Wednesday, July 18, 2012

falling in love...

On Friday, I went with two of my fellow YWAMers to downtown Madison to pray for the city and the campus.  As we parked in a garage in the heart of downtown, one of my friends suggested we go up to the capitol observation deck to pray, so that's what we did.

Looking southeast over MLK Boulevard toward Lake Monona.  (I cannot take credit
for the amazing photographs contained in this post--I found them on Google.)

It was my first time viewing the city from this angle, and it was majestic.  I spent the first ten minutes walking around the deck trying to figure out which street was which and which way was north.  The next ten were spent marveling over the beauty splayed out before me.  From this perspective, you wouldn't know the land has been suffering drought and the greatest heat wave of my lifetime.  The city was dotted with mid-rise buildings interspersed with the leafy green of trees, all outlined by gray-blue water.  Clouds and a gentle breeze provided temporary relief to weeks of the sun's oppression.

A view towards the northeast, straight up East Washington; my house is somewhere near the top left corner!

When I went to Perm to do my Discipleship Training School (DTS) three years ago, I remember feeling a bit of panic on the plane.  I'd been dreaming of that moment for months, when I would be released to Russia.  I did not know anything about the country except that I wanted to be there; I had been drawn there like a very small magnet to a very big refrigerator.  But in that second of panic, I wondered, "What if all my dreams and talk about going to Russia end up as nothing?  What if I'm disappointed?  What if I end up hating it there?"  I was truly distraught, for the first time realizing that there was a chance that Russia would not be everything I had hoped.

красивая России
About a week into my DTS, I had a different kind of moment.  I remember it distinctly.  I was sitting on a city bus with my fellow DTS students and staff; we were heading toward downtown.  As I looked out the bus window onto the early winter landscape, I took a deep breath and smelled Russia, the tar and cigarette smoke mixed with vegetables and candy and other unidentifiable things.  Ian Frazier describes the smell of Russia in his book Travels in Siberia: "Yes, it was all there--the tea bags, the cucumber peels, the wet cement, the chilly air, the currant jam... The smell of America says, 'Come in and buy.'  The smell of Russia says, 'Ladies and gentlemen: Russia!'"

It was in that moment of seeing and smelling Russia that I fell head over heels in love.  (As if I wasn't before!)  And my fears subsided because yes, I was in exactly the right place.

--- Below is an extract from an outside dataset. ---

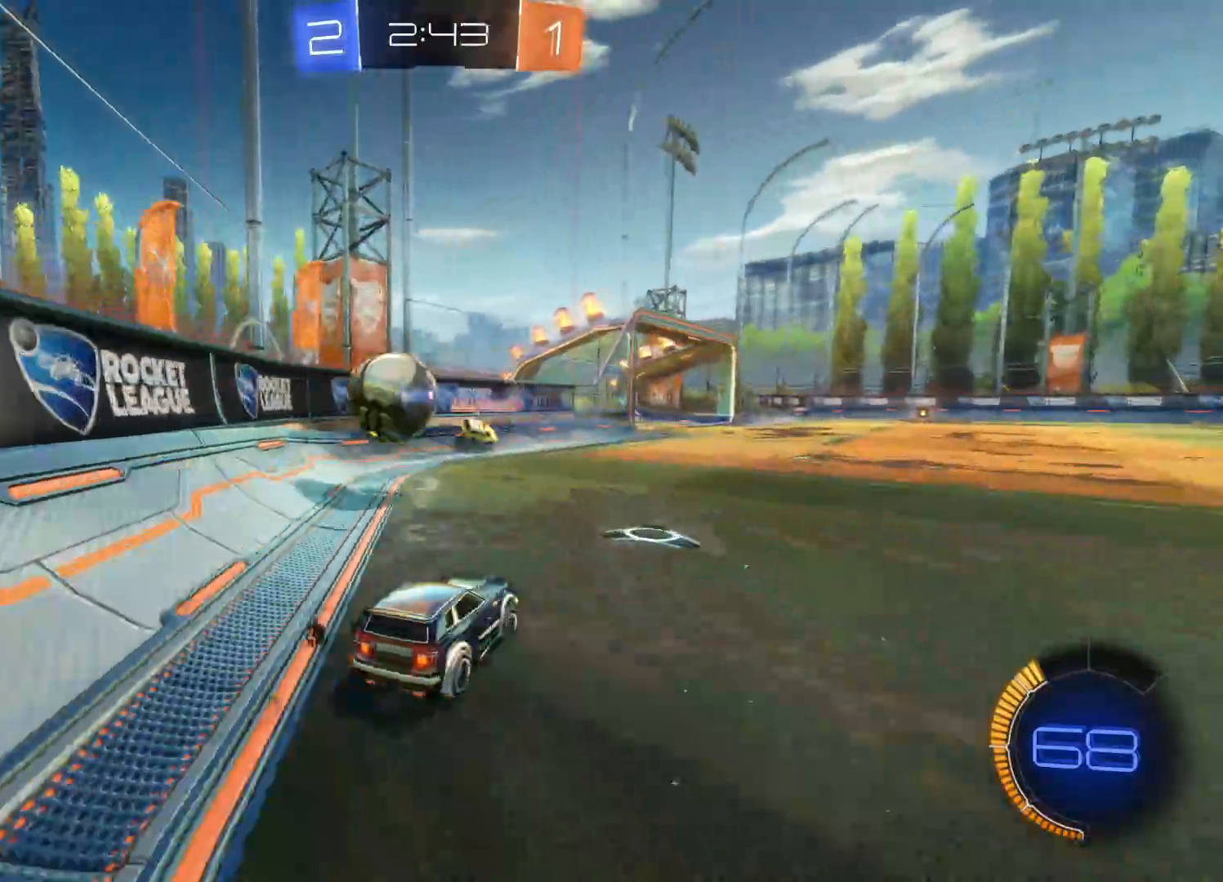
{"buttons": ["R2"], "left_stick": "right", "right_stick": "center", "events": []}
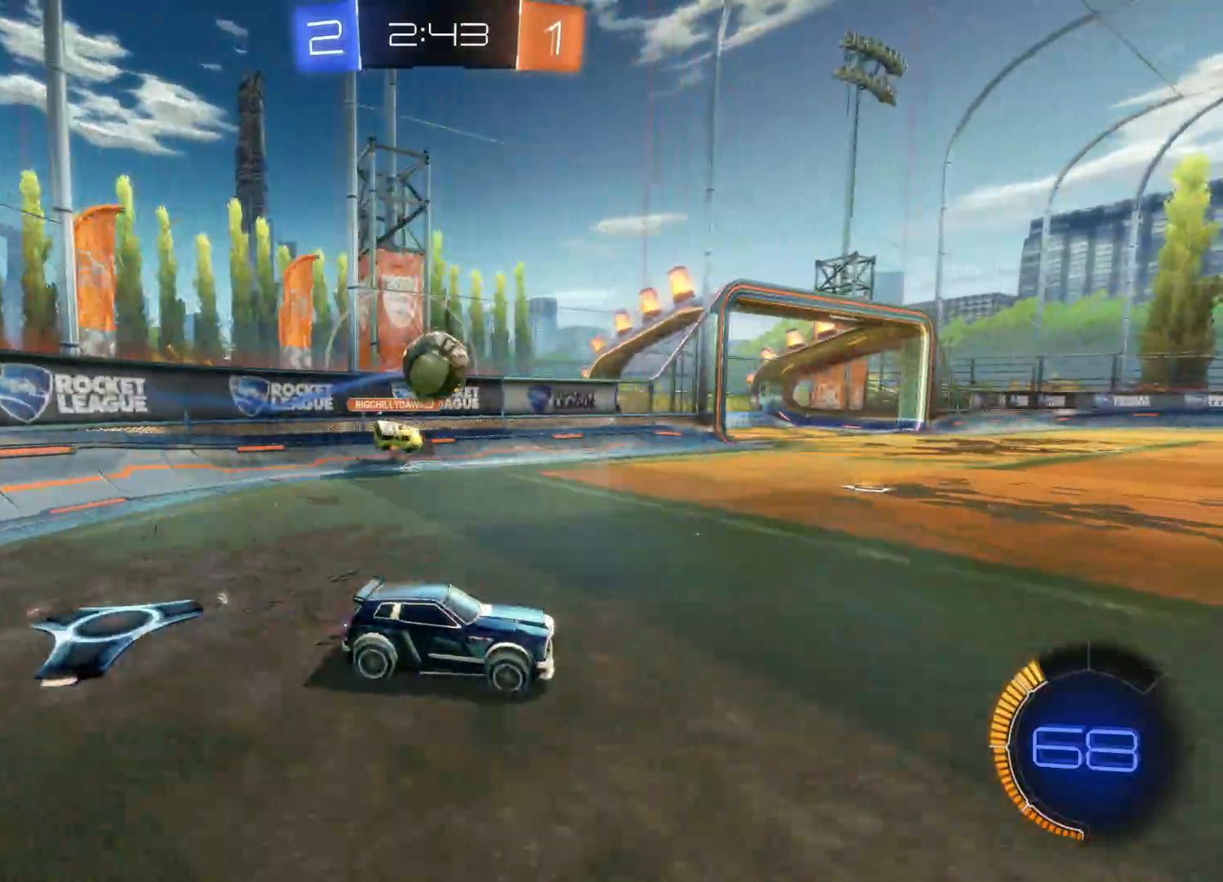
{"buttons": ["CIRCLE", "R2"], "left_stick": "center", "right_stick": "center", "events": [[16, "left_stick", "left"], [150, "CIRCLE", "down"], [483, "left_stick", "center"]]}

When I wasn't able to return to Russia after my DTS, I was pretty heartbroken.  Staying in the US was one of the hardest decisions I have ever had to make, and I labored over it for weeks and questioned it for months.  Even now, everyone I know and work with knows that I just won't shut up about Russia.  I'm that girl who just can't keep her mouth shut about the country she loves.

But standing on the observatory deck, looking out over Madison, I had another one of those moments.  One of those moments when things that have been foggy come a bit more into perspective and you see a little bit clearer.  And you know that you just love it here because it's a beautiful city and God has a big heart for it.  I felt like for a few brief minutes as we prayed, I saw the city through God's eyes and from His perspective.  And in those minutes, I fell in love with Madison, my home and my battlefield.

We have a strong city; 
    God makes salvation
    its walls and ramparts.

               Isaiah 26:1

Lord, please make salvation the walls and ramparts of Madison!

Saturday, June 23, 2012

summer in the city

Summer is in full swing here in Madison, and all of our facilities are bustling with activity!  This summer we are hosting teams from all over the Midwest to take part in MadReach, local outreaches to the city of Madison.  We are also sending out 5+ outreach teams to overseas locations (Japan, Thailand, Nicaragua, DRC, and London Olympics)!  Currently we are running a six week Children at Risk seminar, as well as a Discipleship Training School (DTS).  I have been enjoying getting to know the DTS students, as I prepare meals for them twice a week and help fill in holes where needed.  On Wednesday, I was honored to lead a devotional time with the students, where we dug into Exodus 34.  Truly, when we spend time in God's presence, we can't help but become radiant like Moses, and we take on more of God's character: His compassion, grace, love, faithfulness, patience, forgiveness, and justice (vs. 6-7)!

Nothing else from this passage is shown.